We’re leading the way in this case. Now the recent moves of the big pharma to get an FGF21, we think validates that. And we’re excited about it because that means there’s going to be more attention on the space, which ultimately leads to greater diagnosis, treatment. And with the profile that we have with Rezdiffra, we think it ultimately favors us. So we — in creating our market access strategy, we’ve taken a very long-term approach, just like we did from day 1 when we announced approval of the product, you almost have to start with 2045 where Rezdiffra’s IP goes out to, that we’re going to have F4c, that we’re going to have a pipeline and there’s going to be other products that enter. So, everything has been thoughtfully designed with that end in mind to preserve the most value for not only Rezdiffra, but for our franchise of the future.
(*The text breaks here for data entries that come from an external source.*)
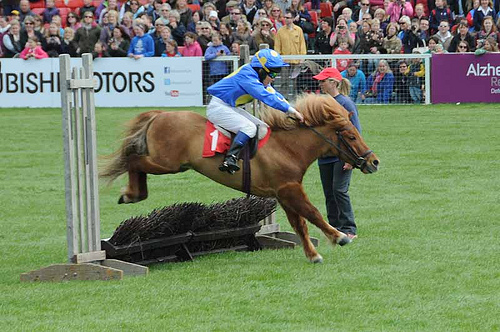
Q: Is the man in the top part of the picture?
A: Yes, the man is in the top of the image.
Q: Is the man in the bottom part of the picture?
A: No, the man is in the top of the image.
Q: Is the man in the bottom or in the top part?
A: The man is in the top of the image.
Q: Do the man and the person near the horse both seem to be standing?
A: Yes, both the man and the person are standing.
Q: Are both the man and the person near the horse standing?
A: Yes, both the man and the person are standing.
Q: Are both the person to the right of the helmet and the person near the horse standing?
A: Yes, both the man and the person are standing.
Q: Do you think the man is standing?
A: Yes, the man is standing.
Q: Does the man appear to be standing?
A: Yes, the man is standing.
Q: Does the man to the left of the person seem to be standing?
A: Yes, the man is standing.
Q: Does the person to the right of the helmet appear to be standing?
A: Yes, the man is standing.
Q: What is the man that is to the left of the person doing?
A: The man is standing.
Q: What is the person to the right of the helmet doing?
A: The man is standing.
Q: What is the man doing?
A: The man is standing.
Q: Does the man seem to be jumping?
A: No, the man is standing.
So, we feel we’re in a really strong place. Now Dave just talked a little bit about F4c. We’re really excited about the data that we’ve seen, and we’re very confident about hitting in our MAESTRO-NASH outcome study, which we are reading out in 2027. Of course, we’ve got to read out. It’s an event-driven study, and we’ll anticipate those results. We think that from a competitive perspective, our data is going to be the leading data in that space with that population so that we will be the leaders not only in F2/F3, but from F2 to F4c. So all of this is thought out. We’re thinking of things in the long term. We think of that how we build a pipeline, how we evolve gross to net and how we interact with the community. Let me just be crystal clear.

Our goal is to not be leaders in the short term, but to have long-term leadership in MASH.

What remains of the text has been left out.